Tanımadığımız bir adam gelip sordu:
- İslam ne demektir ya Resulallah?
- Kelime-i şehadet söylemek, her gün beş vakit
namaz kılmak, Ramazan ayında oruç tutmak, zekat vermek ve gücü yeterse Hacca
gitmek.
- Doğru söyledin. İman ne demektir? [Biz bu
kimsenin hem sorup hem de doğru diye tasdik etmesine hayret ettik.]
- İman, Allah’a ve Meleklere ve Kitaplara ve
Peygamberlere ve kıyamet gününe ve hayrın şerrin, Allah’ın takdiri ile olduğuna
inanmaktır.
- Doğru söyledin. İhsan ne demektir?
- Allahü teâlâya, Onu görür gibi ibadet etmendir.
Sen Onu görmüyor isen de, O seni hep görmektedir.

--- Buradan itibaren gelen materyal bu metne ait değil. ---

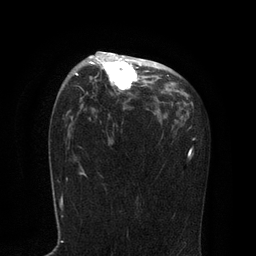
Breast MRI, one axial slice. Position 51 of 80 along the scan axis. Cropped to one breast. Dynamic contrast-enhanced series, time point 2 of 7 at this slice position (early post-contrast). 3 T. TE 2.1 ms, TR 4.7 ms. 2 mm slice thickness. 256 × 256 image matrix, field of view 170 × 170 mm. Female patient.
Outlined on this slice (semi-automatically segmented with operator editing):
- enhancing-tissue mask used for the functional tumour volume (all voxels passing the contrast-enhancement thresholds inside the analysis volume; usually the tumour): bounding box [x1, y1, x2, y2] px = [75, 51, 167, 92]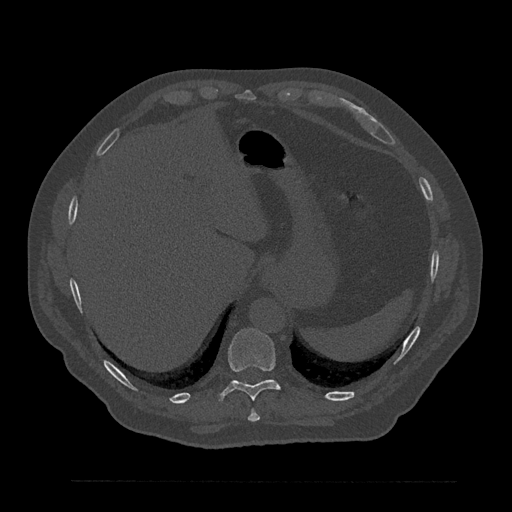
CT including the spine, one axial slice; slice 345 of 797 in the series (ordered by position); reconstruction kernel Br40s/3; 120 kVp; bone window (W 1800 / L 400 HU); 0.5 mm slice thickness; 512 × 512 image matrix, field of view 430 × 430 mm. Male patient, age 61 years. Case-level facts recorded for this patient, not image findings: primary cancer: prostate.
Outlined on this slice (semi-automatic segmentation, software-assisted and operator-edited):
- T10 vertebra: bounding box (x1, y1, x2, y2) in pixels: (218, 328, 281, 402)
- T9 vertebra: (247, 409, 260, 422)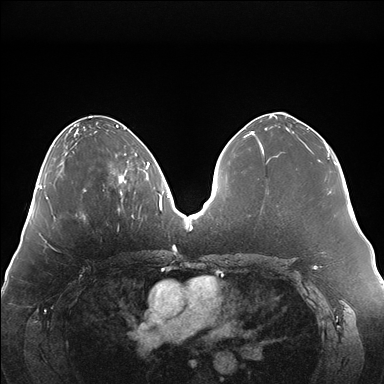
Breast MRI (dynamic contrast-enhanced), one axial slice; slice 65 of 176 in the series (ordered by position); dynamic contrast-enhanced series, time point 2 of 7 at this slice position (early post-contrast); 1.5 T; TE 1.5 ms, TR 4.1 ms; 1.1 mm slice thickness; 384 × 384 image matrix. Female patient.
Annotated regions visible in this slice (semi-automatic segmentation, software-assisted and operator-edited):
- enhancing-tissue mask used for the functional tumour volume (all voxels passing the contrast-enhancement thresholds inside the analysis volume; usually the tumour): bounding box <118,153,146,202> (left, top, right, bottom; pixels)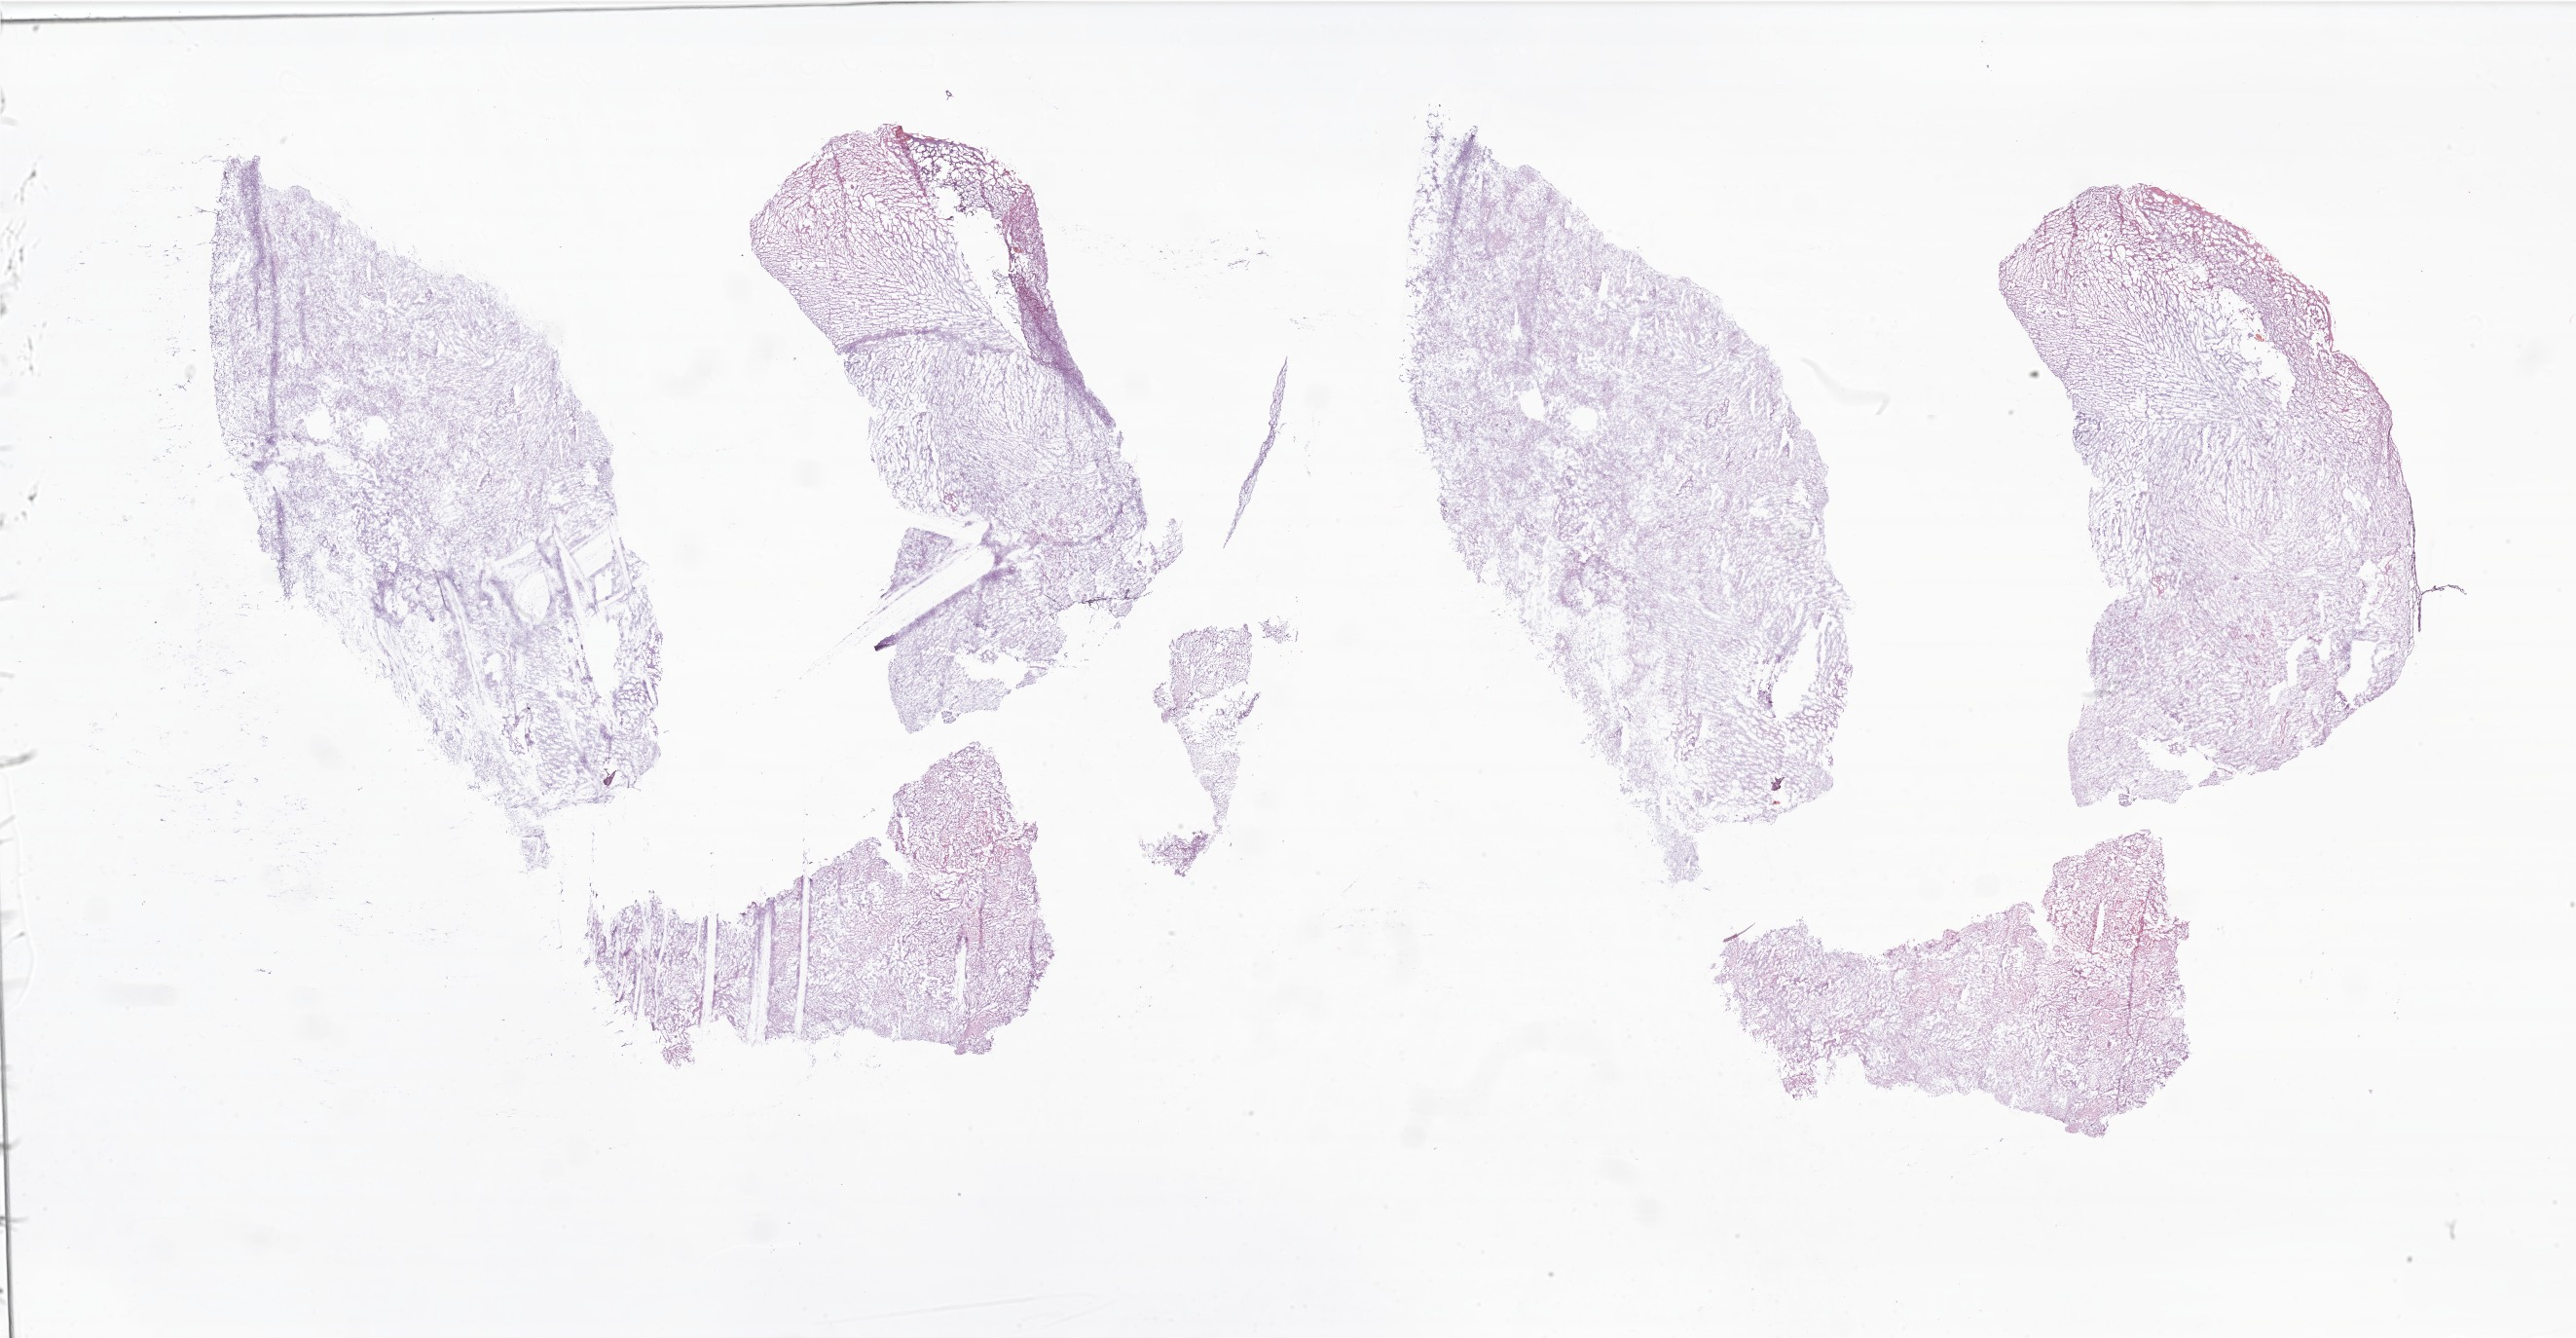
Digitized haematoxylin and eosin-stained section of tumor tissue from the cerebellum, whole scanned area (about 44.6 x 23.2 mm) shown as a low-resolution overview; frozen section. Patient: female, age 57 months (4 years 9 months).
• diagnosis: Pilocytic astrocytoma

- Kıyamet günü ne zaman olacaktır?
- Bunu, kendisinden sorulan, sorandan daha iyi
bilmez.
Kıyametin alametlerini sordu. Resulullah da
bildirdi. O kimse gittikten sonra, Resulullah bize dönerek, (Bunları
sorup giden, Cebrail aleyhisselam idi. Size dininizi bildirmek için gelmişti) buyurdu. (Müslim, Nesai, Ebu Davud, Tirmizi)
Bir hadis-i şerif meali de şöyledir:
(Bazısı hayrın anahtarı, şerrin kilididir. Bazısı
da, şerrin anahtarı, hayrın kilididir. Allah’ın hayrın anahtarını verdiği
kimselere müjdeler olsun, şerrin anahtarlarını verdiği kimselere de yazıklar
olsun.) [İbni Mace, Ebu
Davud, Taberani, İbni Hibban]
Bu hadis-i şerif de gösteriyor ki, hayır da şer
de Allah’tandır. Şu âyet-i kerime de, hayrın ve şerrin Allah’tan olduğunu
bildirmektedir:
(Eğer Allah insanlara, hayrı çarçabuk istedikleri
gibi, şerri de acele verseydi, elbette onların hepsi helak olurdu.
Fakat bize kavuşmayı ummayanları [ahireti,
dirilmeyi inkâr edenleri] biz,
azgınlıkları içinde bocalar bir halde bırakırız.) [Yunus 11]
Hayrı da şerri de yaratan Allah’tır. Kul hayır
veya şer ister, Allah da kabul ederse kul irade-i cüziyyesi ile onu işler.
Allah izin vermezse, kul hayrı da, şerri de işleyemez. Onun için Peygamberimiz, (Hayır
da, şer de Allah’tandır) buyurmuştur.
Yoksa kimseye zorla hayır veya şer işletmez. Öyle olsa, şer işleyen kimse,
“falancaya hayır işlettin bana niye şer işlettin” der. Cebriye fırkası, hayrı
da şerri de Allah zorla işletir der, Mutezile ise, hayra da şerre de Allah
karışmaz, ikisini de kul yaratır der. Bunun ikisi de yanlıştır.
Sual: İman-İslam,
Mümin-Müslüman aynı mıdır, ayrı mıdır?
CEVAP
İman, sözlükte, bir kimseyi tam doğru sözlü
bilmek, ona inanmak, korkusuz olmak demektir. İslam ise, teslim olmak ve
kurtulmak demektir. Istılahta yani deyim olarak farklıdır.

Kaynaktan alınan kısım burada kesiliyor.